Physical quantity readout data
----------------------------------------

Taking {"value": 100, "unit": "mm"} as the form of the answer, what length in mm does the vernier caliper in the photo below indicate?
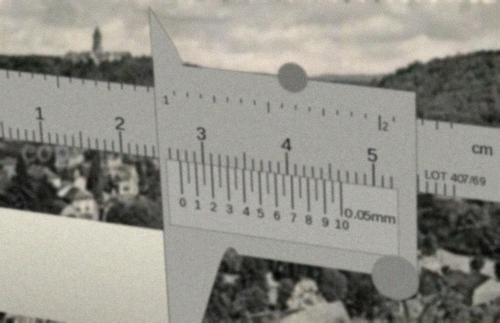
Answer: {"value": 27.2, "unit": "mm"}
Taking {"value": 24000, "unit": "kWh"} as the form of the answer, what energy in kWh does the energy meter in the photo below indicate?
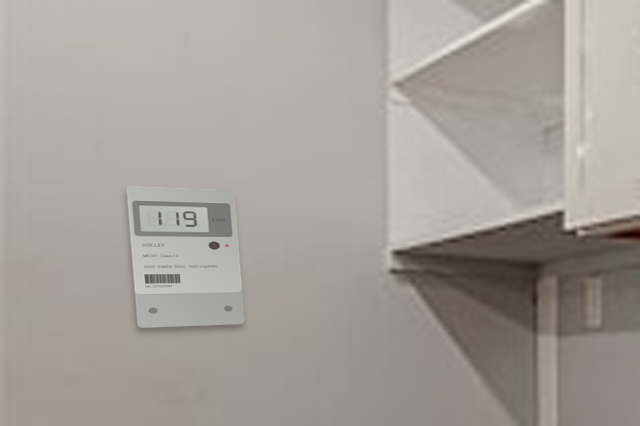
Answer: {"value": 119, "unit": "kWh"}
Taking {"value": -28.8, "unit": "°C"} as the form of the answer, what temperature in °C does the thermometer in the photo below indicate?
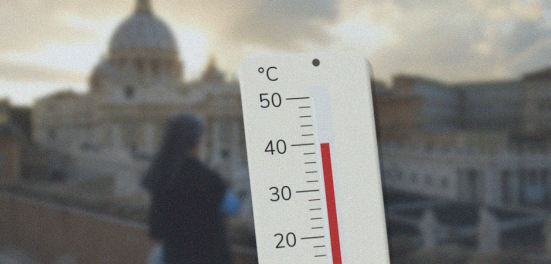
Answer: {"value": 40, "unit": "°C"}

----------------------------------------

### TASK DESCRIPTION:
Present each line of the data above as a row in a Markdown table with the columns "Row" and "Line", skipping blank lines. Leave the pictures out of the table.

### EXERCISE SOLUTION:
| Row | Line |
|---|---|
| 1 | Taking {"value": 100, "unit": "mm"} as the form of the answer, what length in mm does the vernier caliper in the photo below indicate? |
| 2 | Answer: {"value": 27.2, "unit": "mm"} |
| 3 | Taking {"value": 24000, "unit": "kWh"} as the form of the answer, what energy in kWh does the energy meter in the photo below indicate? |
| 4 | Answer: {"value": 119, "unit": "kWh"} |
| 5 | Taking {"value": -28.8, "unit": "°C"} as the form of the answer, what temperature in °C does the thermometer in the photo below indicate? |
| 6 | Answer: {"value": 40, "unit": "°C"} |